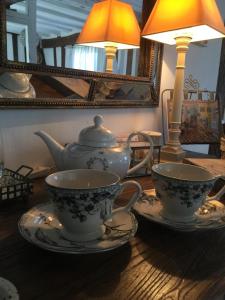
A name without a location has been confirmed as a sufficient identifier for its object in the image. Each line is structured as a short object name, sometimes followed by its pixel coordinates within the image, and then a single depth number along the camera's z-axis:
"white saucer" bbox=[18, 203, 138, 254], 0.38
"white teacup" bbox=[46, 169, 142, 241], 0.38
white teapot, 0.59
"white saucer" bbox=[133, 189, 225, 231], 0.47
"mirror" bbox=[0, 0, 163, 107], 0.64
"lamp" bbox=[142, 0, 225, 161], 0.72
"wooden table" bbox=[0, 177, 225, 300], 0.32
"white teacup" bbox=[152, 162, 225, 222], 0.45
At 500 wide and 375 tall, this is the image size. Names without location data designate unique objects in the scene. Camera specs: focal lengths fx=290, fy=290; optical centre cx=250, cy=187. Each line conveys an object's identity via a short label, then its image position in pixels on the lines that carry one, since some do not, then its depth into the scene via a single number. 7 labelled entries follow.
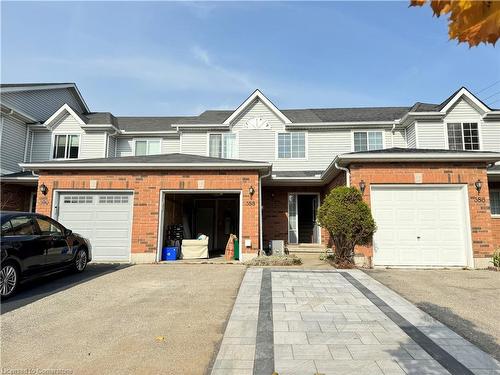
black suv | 5.45
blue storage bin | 10.40
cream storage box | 10.98
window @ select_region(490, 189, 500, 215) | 12.49
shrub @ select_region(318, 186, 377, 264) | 8.65
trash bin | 10.61
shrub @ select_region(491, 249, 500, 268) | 8.79
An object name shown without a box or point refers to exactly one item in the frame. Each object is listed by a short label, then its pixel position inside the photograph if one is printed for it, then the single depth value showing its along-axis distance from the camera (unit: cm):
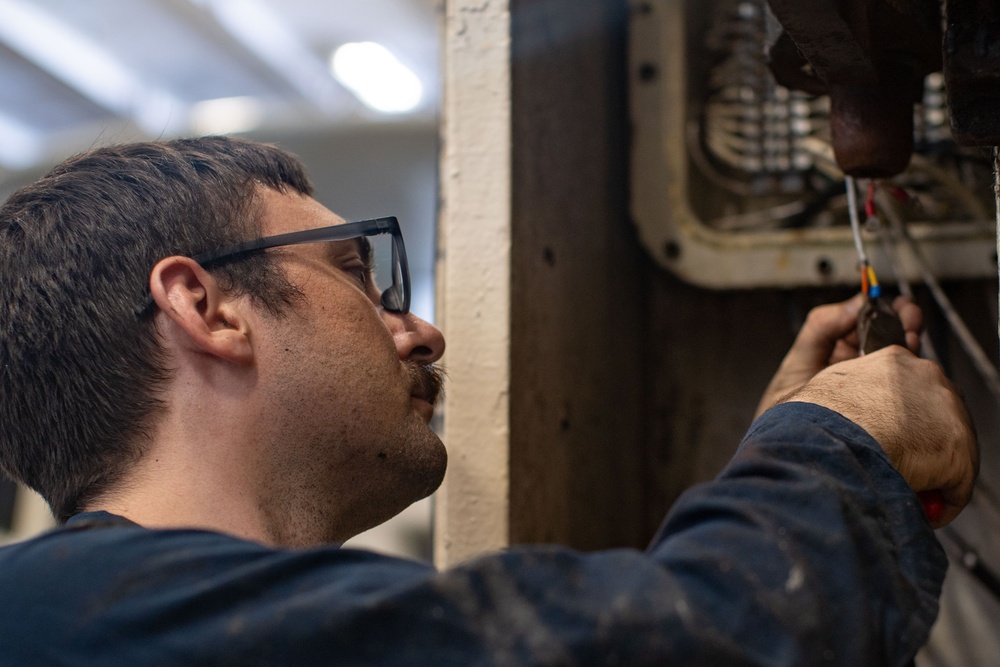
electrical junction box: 117
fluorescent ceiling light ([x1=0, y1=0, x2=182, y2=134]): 388
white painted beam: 90
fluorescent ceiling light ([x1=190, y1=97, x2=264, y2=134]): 306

---

→ AIM OF THE TASK: Write out every entry above exactly as it stands, minus the pictures.

→ REPLY:
A name without a location has been confirmed as a sufficient identifier for its object in the image. Each line is structured as a short object name, sometimes followed by its pixel coordinates within the image, and then a single depth number along the camera's z-axis:
"white saucer" bbox=[18, 203, 138, 254], 0.38
"white teacup" bbox=[46, 169, 142, 241], 0.38
white teapot, 0.59
"white saucer" bbox=[133, 189, 225, 231], 0.47
"mirror" bbox=[0, 0, 163, 107], 0.64
"lamp" bbox=[142, 0, 225, 161], 0.72
"wooden table" bbox=[0, 177, 225, 300], 0.32
"white teacup" bbox=[152, 162, 225, 222], 0.45
At 500 wide and 375 tall, this is the image size. Names without location data designate unique objects in the scene. Camera specs: focal lengths fx=290, fy=290; optical centre cx=250, cy=187. Each line conveys an object's identity via a short label, then its image position in pixels on the lines that carry one, since some do not, then its depth into the scene via a single number. 7 labelled entries follow.
black suv | 5.45
blue storage bin | 10.40
cream storage box | 10.98
window @ select_region(490, 189, 500, 215) | 12.49
shrub @ select_region(318, 186, 377, 264) | 8.65
trash bin | 10.61
shrub @ select_region(491, 249, 500, 268) | 8.79
An object name shown without a box or point refers to exactly one item in the frame. Each object is listed by a short label, then its pixel position inside the photograph if one is printed for it, then the single depth value showing its along-axis distance from the camera (unit: cm):
electrical junction box: 117
fluorescent ceiling light ([x1=0, y1=0, x2=182, y2=134]): 388
white painted beam: 90
fluorescent ceiling light ([x1=190, y1=97, x2=264, y2=134]): 306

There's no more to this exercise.